*PETUNJUK TUGAS A*
Kutip bagian artikel tentang Laskar Jihad, mulai dari "Bangunan posko itu" hingga "telepon pun diparalel.".
*PETUNJUK TUGAS B*
Tulis lanjutan artikel tentang Laskar Jihad, dimulai setelah kalimat terakhir yang tertera.

*TEKS SUMBER*
Kamis, 17 Juli 2008

Peta Baru Siasat Islam

Simbol Laskar Jihad dan strategi perjuangan mereka mengundang protes. Apa dan siapakah mereka?

BIASANYA, ratusan pria berjenggot dan bergamis hilir mudik di sekitar sini,” tutur Kartono, seorang warga di Jalan Kaliurang km 15 Degolan, Yogyakarta. Mereka umumnya sopan dan bertetangga dengan baik. Sekitar 300 meter dari rumah Kartono terdapat sebuah bangunan dengan pekarangan cukup luas. Di atas pintunya terbentang sebuah spanduk bertuliskan, “Posko Pusat Mobilisasi Jihad”.

Sudah lebih seminggu kantor Dewan Pimpinan Pusat Forum Komunikasi Ahlussunnah Wal Jamaah (DPP FK-ASWJ), yang sekaligus jadi Markas Laskar Jihad, itu ditinggal penghuninya. “Semua laki-laki di sini ikut latihan gabungan di Bogor, Mas,” tutur Abdul Fatah, salah seorang pimpinan laskar yang menjaga posko.

Bangunan posko itu sesungguhnya sederhana. Di atas lantai hanya terhampar karpet biru tipis lusuh. Di sudutnya terdapat satu unit komputer lengkap dengan printer dan mesin faksimile. Di pojok lain bertumpuk sejumlah kardus. “Itu pakaian yang rencananya akan kami kirim ke Ambon,” sambung Abdul Fatah. Di sebelah kiri posko terdapat bangunan khusus untuk perempuan. Di situlah para istri anggota dan para tamu perempuan diterima. Komunikasi kaum lelaki dan perempuan dibatasi pintu. Pesawat telepon pun diparalel.

Beberapa meter di sudut lain, terdapat sebuah masjid dengan nama Usman bin Affan. Di masjid itulah Jafar Umar Thalib -Panglima Laskar Jihad, sekaligus Pimpinan FK-ASWJ- memimpin pesantren Ihyaussunnah. Tidak ada lagi bangunan lain.

Meski terlihat sederhana, keberadaan mereka menyentak langit kesadaran keagamaan dan kebangsaan di Tanah Air dalam dua pekan terakhir. Parade yang dipentaskan Laskar Jihad di Ibu Kota, bahkan sempat langsung masuk ke Istana, tak pelak memicu perang urat saraf. Akhir pekan lalu, ketegangan itu memang akhirnya mereda. Hal tersebut diawali penyerahan sekitar 480 bilah senjata kepada aparat, dan sekitar 3.000 anggota laskar akhirnya bersedia menghentikan latihan gabungan, meninggalkan kawasan Tanah Sareal Bogor.

Baris yang termuat dalam sebuah dataset:

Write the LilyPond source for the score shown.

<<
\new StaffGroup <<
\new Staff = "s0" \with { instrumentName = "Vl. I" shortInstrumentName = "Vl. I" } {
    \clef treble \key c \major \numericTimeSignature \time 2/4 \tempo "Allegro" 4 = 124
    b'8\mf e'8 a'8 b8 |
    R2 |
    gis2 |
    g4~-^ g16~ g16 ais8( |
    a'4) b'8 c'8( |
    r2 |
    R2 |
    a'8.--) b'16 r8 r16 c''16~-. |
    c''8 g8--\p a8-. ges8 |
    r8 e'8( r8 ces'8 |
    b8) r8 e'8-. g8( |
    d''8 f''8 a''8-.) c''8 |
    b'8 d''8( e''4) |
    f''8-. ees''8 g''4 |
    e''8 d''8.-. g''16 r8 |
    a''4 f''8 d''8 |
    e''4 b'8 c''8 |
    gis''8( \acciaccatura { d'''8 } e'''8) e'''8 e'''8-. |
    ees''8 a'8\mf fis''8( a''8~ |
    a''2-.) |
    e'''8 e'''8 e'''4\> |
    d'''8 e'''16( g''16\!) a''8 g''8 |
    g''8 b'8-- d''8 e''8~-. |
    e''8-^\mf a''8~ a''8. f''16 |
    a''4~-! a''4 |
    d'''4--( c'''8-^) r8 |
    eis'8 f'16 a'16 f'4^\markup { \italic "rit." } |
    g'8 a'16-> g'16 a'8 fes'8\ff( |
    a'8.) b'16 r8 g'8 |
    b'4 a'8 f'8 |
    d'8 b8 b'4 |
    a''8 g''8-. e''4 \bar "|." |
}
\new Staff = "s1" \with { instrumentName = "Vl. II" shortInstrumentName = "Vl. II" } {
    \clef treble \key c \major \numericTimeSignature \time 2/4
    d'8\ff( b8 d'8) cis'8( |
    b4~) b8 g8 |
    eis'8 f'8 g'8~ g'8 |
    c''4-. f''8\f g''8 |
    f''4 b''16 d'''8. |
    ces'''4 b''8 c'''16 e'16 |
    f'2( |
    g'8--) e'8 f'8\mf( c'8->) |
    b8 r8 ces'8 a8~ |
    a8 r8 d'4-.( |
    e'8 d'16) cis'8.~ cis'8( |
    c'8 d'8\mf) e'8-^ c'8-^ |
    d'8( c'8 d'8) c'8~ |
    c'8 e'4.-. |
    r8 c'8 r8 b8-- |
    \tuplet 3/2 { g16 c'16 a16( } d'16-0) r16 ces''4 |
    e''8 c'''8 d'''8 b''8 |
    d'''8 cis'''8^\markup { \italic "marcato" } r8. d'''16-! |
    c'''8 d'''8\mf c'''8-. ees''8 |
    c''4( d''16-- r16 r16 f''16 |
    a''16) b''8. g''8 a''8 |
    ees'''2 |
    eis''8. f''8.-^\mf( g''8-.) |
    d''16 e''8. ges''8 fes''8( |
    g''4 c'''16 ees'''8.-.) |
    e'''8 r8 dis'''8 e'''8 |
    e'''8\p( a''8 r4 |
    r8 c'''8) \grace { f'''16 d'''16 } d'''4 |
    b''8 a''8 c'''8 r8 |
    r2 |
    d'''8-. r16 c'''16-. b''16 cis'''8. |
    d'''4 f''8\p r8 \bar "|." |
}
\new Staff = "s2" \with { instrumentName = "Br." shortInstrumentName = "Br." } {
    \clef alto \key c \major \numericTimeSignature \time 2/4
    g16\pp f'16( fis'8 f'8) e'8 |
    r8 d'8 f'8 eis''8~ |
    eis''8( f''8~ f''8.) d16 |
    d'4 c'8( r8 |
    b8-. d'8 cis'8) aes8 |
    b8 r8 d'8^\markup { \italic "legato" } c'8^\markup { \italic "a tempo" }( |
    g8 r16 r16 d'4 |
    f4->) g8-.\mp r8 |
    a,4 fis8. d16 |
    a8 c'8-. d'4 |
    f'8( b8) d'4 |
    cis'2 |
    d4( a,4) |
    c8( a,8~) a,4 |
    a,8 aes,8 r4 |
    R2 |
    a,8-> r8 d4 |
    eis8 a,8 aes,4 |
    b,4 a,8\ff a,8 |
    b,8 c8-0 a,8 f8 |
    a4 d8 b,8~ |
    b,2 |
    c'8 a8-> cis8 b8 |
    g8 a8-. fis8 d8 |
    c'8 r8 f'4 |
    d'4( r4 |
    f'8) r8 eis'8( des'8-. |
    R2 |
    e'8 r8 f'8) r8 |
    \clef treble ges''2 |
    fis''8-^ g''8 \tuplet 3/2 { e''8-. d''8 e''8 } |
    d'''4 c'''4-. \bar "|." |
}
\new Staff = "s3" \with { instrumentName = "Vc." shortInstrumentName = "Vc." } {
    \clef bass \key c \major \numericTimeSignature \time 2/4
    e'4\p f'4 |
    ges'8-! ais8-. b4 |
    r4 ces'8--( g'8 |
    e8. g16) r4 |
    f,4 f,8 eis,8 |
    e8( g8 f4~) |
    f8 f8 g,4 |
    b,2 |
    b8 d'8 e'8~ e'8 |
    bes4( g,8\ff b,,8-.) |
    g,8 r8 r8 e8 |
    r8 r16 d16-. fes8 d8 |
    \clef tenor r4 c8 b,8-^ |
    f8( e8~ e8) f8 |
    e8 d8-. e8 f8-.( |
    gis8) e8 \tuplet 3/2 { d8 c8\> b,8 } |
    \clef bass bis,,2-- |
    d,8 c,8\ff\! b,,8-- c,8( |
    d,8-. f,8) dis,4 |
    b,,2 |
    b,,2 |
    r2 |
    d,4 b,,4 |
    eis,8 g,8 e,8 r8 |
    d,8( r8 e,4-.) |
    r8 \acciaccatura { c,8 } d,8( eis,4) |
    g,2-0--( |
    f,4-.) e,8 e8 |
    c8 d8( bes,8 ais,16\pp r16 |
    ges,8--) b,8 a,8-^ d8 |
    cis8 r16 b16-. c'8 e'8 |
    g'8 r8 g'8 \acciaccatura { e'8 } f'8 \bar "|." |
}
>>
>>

*JAWABAN A*
Bangunan posko itu sesungguhnya sederhana. Di atas lantai hanya terhampar karpet biru tipis lusuh. Di sudutnya terdapat satu unit komputer lengkap dengan printer dan mesin faksimile. Di pojok lain bertumpuk sejumlah kardus. “Itu pakaian yang rencananya akan kami kirim ke Ambon,” sambung Abdul Fatah. Di sebelah kiri posko terdapat bangunan khusus untuk perempuan. Di situlah para istri anggota dan para tamu perempuan diterima. Komunikasi kaum lelaki dan perempuan dibatasi pintu. Pesawat telepon pun diparalel.

*JAWABAN B*
Namun, berbagai tudingan miring tak pelak muncul. “Mereka itu orang-orang bayaran,” tuding Ali Machsan Moesa, Ketua Pengurus Wilayah NU Jawa Timur. “Mereka membawa-bawa paham ahlussunnah wal jamaah, padahal tidak relevan. Dalam hal strategi juga lemah,” timpal Ketua PBNU K.H. Hasyim Muzadi. “Saya yakin ini semua manuver politik. Pasti ada sponsor di belakangnya,” tambah Ali Machsan. Siapa sponsor dimaksud, Ali Machsan enggan menyebut. “Yang jelas, ada hubungannya dengan elite-elite politik yang tak sepakat dengan Gus Dur,” tandas Ali.

Penggunaan simbol ahlussunnah wal jamaah pun diprotes keras. “Yang jelas, NU tidak setuju dengan penggunaan kata-kata “ahlussunnah wal jamaah” untuk sikap-sikap keras seperti mereka. Silakan klaim sendiri, tidak usah membawa-bawa nama ahlussunnah wal jamaah,” tegas K.H. Hasyim Muzadi. Paham ahlussunnah wal jamaah adalah metode pemahaman keagamaan yang menekankan moderasi. “Garis perjuangannya lebih menekankan persuasi, bukan mengembangkan sikap-sikap keras seperti mereka,” tandas Hasyim. Karena itu, Hasyim mengecam penggunaan simbol tersebut. “Tindakan itu jelas tidak relevan,” tegas Hasyim.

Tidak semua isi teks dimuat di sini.